» PÁGINA
╭──

D.G.: En todos estos días que llevamos hablando de la marcha del rey emérito siempre sale como telón de fondo o como hito fundamental su actuación el 23 de febrero de 1981.

D.M.R.: Yo les pediría un favor: dejen esa tontería de rey emérito. Juan Carlos es un rey. Punto. Otra cosa es que abdicara la corona. En cuanto a lo del 23 de febrero, no creo que yo vaya a añadir nada interesante. Yo esa tarde del 23 de febrero estaba en Gijón y tenía 22 años, con la carrera recién terminada y un contrato de profesor en la Complutense. Ayudé a sacar ficheros de la sede de la CNT y llevarlos a un yate de una conocida y rica familia asturiana, buenos amigos míos, que se prestó a sacarlos del país. Yo pensé, porque me lo propusieron, compartir ese viaje. No tenía aún familia pero no quería que, de tener hijos, nacieran súbditos como había nacido yo. Y eso que entonces no sabía que me tenían en una lista para ser fusilado. Cuando el rey salió por televisión respìramos todos. Yo sentí un gran alivio, pero, a la vez, me hice una pregunta: ¿todo este montaje depende de que una persona diga una cosa u otra? El rey detuvo el golpe, es cierto, pero, cuando menos, cometió múltiples errores que lo propiciaron. Tal vez sea cierta la teoría de los tres golpes, uno de ellos inspirado por el rey en conchabeo con políticos de todos los colores, incluyendo a algunos comunistas. Es el borboneo del que hablaba antes. Mi opinión es que Juan Carlos fue instigador, quizás no de un golpe al viejo estilo familiar con la idea de un directorio militar, pero sí de un giro de timón. Luego las cosas se desmadraron e intervino como sabemos. Me gustaría conocer las memorias de Fernández Campo. Yo creo que existen, por más que su viuda, María Teresa Álvarez, lo niegue. Traté con el general durante los años que fui directivo del Centro Asturiano de Madrid y tengo ese convencimiento. Tal vez, por lealtad o por simple educación, el texto espere ver la luz tras la muerte de unos cuantos personajes y, especialmente, de Juan Carlos I. Por ejemplo, testigos afirman que Fernández Campo, esa tarde de febrero, le dijo al rey que “si el golpe triunfa, mis compañeros me fusilarán al amanecer”. Y el rey no dijo nada. Recordemos a Quevedo: “sólo el que manda con amor es servido con lealtad”.

╰──

» REGISTROS DEL CONJUNTO
╭──

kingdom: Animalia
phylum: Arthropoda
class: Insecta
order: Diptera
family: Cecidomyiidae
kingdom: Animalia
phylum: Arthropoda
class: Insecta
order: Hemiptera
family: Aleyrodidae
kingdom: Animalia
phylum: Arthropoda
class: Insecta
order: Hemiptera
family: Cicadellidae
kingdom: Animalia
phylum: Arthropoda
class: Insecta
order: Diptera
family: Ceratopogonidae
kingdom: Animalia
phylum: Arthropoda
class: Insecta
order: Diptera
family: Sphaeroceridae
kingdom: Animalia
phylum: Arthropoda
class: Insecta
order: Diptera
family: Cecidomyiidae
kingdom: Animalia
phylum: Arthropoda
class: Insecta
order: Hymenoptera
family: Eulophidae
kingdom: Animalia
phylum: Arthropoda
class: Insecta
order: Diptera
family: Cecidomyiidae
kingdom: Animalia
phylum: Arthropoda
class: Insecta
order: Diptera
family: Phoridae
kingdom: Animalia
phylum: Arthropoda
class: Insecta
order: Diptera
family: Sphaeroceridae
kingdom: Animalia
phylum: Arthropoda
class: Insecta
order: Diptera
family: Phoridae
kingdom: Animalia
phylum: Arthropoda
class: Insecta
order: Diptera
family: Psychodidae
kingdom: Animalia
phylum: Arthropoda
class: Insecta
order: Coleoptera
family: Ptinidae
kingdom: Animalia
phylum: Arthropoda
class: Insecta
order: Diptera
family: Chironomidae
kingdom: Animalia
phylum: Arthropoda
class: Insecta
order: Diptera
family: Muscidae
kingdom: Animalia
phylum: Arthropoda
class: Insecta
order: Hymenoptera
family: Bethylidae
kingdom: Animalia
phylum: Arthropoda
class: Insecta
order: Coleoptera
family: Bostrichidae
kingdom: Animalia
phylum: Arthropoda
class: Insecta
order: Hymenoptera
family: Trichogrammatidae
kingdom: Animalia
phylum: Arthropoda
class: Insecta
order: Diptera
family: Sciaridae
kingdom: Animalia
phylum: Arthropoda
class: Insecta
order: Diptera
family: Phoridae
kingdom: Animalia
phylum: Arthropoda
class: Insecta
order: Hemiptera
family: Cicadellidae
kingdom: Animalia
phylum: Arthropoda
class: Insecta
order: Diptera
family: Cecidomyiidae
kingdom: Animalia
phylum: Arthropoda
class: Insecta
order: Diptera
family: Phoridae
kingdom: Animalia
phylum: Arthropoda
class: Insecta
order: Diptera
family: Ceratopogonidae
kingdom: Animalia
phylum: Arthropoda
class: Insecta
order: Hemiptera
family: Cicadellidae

╰──

» TAREAS Y EJERCICIOS
a. Responde con datos de la entrevista:
(i) ¿Dónde estaba quien responde la tarde del 23 de febrero y qué edad tenía?
(ii) ¿Adónde se llevaron los ficheros sacados de la sede de la CNT?
(iii) ¿Cómo se llama la viuda de Fernández Campo?
b. ¿Qué personas aparecen mencionadas por su nombre o apellido en la entrevista, sin contar las iniciales de los interlocutores?
c. Copia literalmente el tramo de la entrevista que va desde "D.G.: En todos" hasta "febrero de 1981.".

» SOLUCIONES POR TAREA
a.
(i) En Gijón, con 22 años.
(ii) A un yate de una conocida y rica familia asturiana.
(iii) María Teresa Álvarez.

b. Juan Carlos (Juan Carlos I), Fernández Campo, María Teresa Álvarez y Quevedo.

c.
D.G.: En todos estos días que llevamos hablando de la marcha del rey emérito siempre sale como telón de fondo o como hito fundamental su actuación el 23 de febrero de 1981.